SOURCE MATERIAL START
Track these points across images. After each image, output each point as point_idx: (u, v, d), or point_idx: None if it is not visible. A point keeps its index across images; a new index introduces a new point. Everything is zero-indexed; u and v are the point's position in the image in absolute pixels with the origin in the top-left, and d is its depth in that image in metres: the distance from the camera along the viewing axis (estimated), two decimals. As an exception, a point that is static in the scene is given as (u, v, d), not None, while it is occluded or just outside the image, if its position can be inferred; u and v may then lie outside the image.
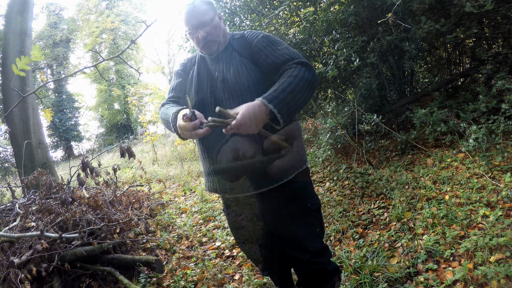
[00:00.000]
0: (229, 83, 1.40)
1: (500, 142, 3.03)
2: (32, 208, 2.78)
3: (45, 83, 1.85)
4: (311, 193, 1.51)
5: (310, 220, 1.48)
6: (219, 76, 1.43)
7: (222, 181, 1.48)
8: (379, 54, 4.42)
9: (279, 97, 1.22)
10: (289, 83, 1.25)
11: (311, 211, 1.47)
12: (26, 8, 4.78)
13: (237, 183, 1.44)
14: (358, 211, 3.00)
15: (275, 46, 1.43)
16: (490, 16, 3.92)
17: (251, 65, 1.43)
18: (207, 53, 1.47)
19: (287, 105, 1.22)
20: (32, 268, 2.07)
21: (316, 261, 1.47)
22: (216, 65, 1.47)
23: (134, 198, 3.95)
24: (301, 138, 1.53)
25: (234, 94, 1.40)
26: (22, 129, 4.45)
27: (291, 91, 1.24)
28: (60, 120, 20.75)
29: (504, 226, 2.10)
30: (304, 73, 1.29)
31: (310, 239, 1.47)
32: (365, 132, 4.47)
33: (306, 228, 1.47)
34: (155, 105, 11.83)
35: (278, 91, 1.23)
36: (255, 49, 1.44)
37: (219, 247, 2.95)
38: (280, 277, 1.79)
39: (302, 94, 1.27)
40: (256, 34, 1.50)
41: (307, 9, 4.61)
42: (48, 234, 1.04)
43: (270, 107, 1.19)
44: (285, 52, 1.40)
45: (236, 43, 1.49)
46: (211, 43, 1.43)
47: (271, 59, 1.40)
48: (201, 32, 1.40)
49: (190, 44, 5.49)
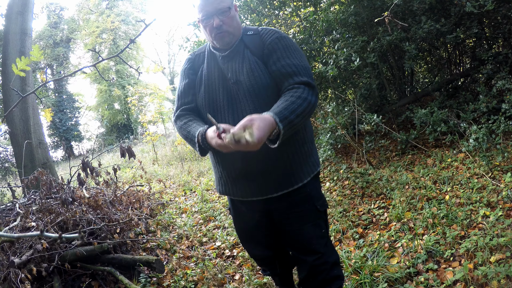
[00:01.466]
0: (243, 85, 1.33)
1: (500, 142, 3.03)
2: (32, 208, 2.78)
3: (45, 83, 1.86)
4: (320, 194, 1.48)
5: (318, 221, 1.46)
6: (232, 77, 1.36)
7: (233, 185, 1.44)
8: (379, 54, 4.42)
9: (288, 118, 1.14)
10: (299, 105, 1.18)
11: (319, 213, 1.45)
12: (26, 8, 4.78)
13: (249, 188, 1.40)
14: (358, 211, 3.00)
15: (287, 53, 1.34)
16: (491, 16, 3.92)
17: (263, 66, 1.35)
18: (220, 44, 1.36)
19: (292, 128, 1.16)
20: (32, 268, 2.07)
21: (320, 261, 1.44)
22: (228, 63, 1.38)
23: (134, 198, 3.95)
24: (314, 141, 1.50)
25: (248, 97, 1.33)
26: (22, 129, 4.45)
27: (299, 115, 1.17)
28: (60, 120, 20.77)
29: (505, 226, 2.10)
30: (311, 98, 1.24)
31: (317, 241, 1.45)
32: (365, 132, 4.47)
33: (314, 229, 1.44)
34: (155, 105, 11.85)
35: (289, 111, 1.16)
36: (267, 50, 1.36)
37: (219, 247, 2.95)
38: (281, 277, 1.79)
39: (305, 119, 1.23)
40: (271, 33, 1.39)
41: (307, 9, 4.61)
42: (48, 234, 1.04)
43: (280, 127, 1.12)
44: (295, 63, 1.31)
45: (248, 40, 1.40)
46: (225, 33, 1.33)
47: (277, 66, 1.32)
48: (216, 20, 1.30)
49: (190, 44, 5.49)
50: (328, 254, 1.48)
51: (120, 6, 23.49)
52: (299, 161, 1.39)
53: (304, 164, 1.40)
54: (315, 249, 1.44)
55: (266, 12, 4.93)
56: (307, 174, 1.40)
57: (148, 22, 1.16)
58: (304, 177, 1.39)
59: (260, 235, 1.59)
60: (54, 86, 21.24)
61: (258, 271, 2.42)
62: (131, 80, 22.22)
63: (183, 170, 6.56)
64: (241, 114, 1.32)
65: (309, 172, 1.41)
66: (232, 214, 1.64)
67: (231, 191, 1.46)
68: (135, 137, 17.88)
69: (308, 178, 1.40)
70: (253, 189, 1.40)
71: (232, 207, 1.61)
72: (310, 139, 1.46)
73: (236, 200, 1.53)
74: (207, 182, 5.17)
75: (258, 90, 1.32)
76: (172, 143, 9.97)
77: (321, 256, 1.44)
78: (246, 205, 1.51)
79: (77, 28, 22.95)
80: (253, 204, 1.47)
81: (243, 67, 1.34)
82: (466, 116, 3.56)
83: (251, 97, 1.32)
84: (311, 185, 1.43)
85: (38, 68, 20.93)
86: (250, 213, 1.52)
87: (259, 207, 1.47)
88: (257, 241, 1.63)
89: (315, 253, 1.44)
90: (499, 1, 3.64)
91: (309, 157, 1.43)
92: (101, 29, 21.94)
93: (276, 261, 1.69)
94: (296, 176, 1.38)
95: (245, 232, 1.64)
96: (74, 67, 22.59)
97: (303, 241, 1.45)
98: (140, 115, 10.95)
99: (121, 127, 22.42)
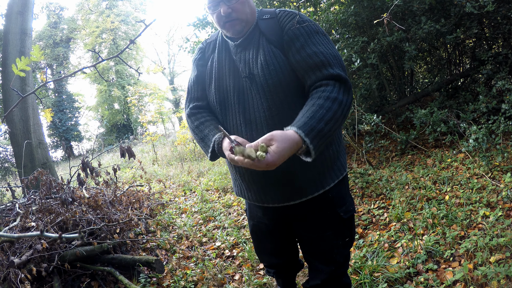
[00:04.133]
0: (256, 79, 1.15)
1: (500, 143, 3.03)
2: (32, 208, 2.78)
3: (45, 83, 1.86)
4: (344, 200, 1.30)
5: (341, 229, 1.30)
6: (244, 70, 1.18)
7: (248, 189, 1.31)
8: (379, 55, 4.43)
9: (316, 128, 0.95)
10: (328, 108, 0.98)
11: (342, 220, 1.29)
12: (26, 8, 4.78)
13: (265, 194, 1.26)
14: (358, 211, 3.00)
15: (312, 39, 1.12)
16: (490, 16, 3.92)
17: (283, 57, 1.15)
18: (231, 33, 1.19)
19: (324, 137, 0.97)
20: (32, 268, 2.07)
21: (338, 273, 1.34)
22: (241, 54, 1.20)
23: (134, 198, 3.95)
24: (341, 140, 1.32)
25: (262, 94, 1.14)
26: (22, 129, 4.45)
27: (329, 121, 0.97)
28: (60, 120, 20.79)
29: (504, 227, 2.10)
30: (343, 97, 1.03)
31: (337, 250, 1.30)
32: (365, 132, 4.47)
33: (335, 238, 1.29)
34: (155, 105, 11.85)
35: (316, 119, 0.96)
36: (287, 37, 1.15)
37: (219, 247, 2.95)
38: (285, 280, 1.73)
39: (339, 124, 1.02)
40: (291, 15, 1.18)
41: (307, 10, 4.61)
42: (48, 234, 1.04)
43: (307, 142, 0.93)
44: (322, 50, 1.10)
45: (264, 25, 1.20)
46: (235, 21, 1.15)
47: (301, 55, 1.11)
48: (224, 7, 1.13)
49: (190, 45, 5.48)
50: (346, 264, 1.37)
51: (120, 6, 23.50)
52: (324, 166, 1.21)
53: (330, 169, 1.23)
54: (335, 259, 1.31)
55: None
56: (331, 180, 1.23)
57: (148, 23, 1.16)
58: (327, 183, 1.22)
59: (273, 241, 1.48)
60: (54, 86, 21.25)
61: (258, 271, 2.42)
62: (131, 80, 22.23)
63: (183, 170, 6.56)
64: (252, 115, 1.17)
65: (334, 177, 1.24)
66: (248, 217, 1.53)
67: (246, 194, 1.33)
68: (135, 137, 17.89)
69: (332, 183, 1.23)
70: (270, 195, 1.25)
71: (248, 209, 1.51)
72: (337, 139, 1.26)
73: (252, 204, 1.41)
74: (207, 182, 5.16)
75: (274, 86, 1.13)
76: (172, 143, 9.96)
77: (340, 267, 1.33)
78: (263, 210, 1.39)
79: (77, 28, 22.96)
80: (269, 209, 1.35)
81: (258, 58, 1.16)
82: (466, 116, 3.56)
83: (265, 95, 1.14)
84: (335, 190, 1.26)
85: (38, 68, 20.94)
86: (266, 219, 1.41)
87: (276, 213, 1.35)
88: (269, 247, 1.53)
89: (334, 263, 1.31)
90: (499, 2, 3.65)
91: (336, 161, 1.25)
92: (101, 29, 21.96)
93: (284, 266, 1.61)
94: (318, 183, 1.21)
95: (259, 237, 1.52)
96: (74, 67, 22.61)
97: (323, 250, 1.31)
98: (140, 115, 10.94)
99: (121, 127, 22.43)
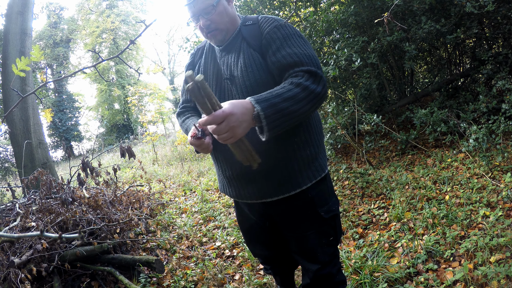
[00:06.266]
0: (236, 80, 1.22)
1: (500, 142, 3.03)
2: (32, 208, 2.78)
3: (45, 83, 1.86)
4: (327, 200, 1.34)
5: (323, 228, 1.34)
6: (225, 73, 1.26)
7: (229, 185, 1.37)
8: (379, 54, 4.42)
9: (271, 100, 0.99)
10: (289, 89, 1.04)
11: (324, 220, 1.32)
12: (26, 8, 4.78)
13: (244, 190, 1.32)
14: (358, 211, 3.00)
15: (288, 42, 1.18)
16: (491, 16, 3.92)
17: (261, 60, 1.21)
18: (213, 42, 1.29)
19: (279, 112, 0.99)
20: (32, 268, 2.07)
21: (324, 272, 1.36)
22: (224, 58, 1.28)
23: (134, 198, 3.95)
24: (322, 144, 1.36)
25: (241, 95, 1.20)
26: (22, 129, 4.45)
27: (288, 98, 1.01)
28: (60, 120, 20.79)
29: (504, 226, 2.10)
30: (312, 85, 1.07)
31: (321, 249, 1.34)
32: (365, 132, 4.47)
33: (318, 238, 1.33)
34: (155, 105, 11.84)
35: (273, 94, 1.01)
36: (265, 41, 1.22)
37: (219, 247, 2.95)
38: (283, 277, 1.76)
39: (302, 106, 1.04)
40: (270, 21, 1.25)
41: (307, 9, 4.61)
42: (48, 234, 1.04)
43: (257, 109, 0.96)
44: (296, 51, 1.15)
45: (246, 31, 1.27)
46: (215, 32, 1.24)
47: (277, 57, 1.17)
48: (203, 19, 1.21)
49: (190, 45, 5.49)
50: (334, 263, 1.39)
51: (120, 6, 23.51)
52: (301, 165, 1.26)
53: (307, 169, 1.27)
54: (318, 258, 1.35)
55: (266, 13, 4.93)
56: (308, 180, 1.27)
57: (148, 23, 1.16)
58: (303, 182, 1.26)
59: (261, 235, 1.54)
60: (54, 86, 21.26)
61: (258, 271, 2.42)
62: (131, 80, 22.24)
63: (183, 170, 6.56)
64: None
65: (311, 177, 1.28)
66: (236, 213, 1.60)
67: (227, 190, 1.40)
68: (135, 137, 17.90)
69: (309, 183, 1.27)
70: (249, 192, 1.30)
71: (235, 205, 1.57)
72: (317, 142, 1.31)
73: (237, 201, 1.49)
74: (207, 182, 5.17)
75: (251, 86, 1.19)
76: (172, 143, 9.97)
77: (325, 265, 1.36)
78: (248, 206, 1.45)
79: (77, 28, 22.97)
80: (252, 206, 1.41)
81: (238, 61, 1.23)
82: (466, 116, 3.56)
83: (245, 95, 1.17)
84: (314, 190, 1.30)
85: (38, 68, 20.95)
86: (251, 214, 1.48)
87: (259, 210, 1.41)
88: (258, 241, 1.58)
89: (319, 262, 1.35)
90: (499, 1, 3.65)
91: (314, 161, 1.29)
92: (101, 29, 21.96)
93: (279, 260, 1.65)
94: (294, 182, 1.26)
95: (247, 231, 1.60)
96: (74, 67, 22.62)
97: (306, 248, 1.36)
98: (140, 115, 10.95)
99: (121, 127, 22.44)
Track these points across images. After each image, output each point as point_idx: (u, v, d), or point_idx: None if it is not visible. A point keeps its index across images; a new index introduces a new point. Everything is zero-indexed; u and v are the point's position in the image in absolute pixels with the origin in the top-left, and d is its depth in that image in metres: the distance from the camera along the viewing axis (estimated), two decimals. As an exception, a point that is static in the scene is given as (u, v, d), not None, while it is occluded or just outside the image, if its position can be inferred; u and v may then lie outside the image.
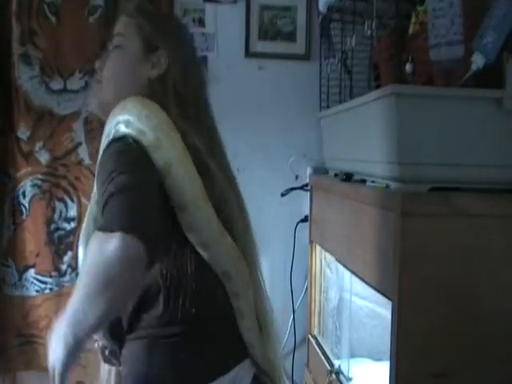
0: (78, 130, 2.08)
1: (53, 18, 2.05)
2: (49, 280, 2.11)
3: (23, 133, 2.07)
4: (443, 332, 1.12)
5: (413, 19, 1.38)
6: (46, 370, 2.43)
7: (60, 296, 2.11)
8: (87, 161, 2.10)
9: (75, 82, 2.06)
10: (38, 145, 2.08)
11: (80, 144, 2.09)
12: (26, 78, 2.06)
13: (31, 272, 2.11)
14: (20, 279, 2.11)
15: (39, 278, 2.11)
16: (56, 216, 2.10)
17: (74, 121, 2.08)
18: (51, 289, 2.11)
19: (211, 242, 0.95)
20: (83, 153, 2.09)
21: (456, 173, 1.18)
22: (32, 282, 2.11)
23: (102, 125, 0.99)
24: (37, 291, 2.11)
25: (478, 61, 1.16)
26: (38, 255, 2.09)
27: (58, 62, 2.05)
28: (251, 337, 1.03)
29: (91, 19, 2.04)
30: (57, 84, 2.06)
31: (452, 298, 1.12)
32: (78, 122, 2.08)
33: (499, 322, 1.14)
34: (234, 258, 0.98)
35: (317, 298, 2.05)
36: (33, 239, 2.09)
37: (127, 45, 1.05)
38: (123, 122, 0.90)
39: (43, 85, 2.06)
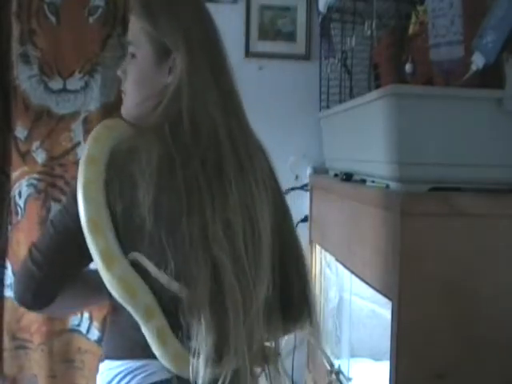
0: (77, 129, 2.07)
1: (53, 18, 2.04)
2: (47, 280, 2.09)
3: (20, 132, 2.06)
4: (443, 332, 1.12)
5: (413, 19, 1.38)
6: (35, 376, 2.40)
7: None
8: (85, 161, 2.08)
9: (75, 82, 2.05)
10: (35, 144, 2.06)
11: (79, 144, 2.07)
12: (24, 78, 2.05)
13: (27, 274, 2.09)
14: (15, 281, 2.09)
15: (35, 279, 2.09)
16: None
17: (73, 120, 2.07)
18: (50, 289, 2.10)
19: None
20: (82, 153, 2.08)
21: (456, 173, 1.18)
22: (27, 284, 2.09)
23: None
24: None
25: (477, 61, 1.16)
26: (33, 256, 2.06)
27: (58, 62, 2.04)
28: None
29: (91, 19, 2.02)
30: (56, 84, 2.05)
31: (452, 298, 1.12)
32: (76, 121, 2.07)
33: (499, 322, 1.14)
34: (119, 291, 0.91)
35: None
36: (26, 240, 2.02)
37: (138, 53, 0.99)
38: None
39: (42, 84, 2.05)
SOURCE MATERIAL END
• _PROMPT_
In the entries above, find the line holding "19: (211, 242, 0.95)" and the line holding "38: (123, 122, 0.90)"; print both of them and every line between, exactly, and nothing else.

• _ANSWER AREA_
19: (211, 242, 0.95)
20: (83, 153, 2.09)
21: (456, 173, 1.18)
22: (32, 282, 2.11)
23: (102, 125, 0.99)
24: (37, 291, 2.11)
25: (478, 61, 1.16)
26: (38, 255, 2.09)
27: (58, 62, 2.05)
28: (251, 337, 1.03)
29: (91, 19, 2.04)
30: (57, 84, 2.06)
31: (452, 298, 1.12)
32: (78, 122, 2.08)
33: (499, 322, 1.14)
34: (234, 258, 0.98)
35: (317, 298, 2.05)
36: (33, 239, 2.09)
37: (127, 45, 1.05)
38: (123, 122, 0.90)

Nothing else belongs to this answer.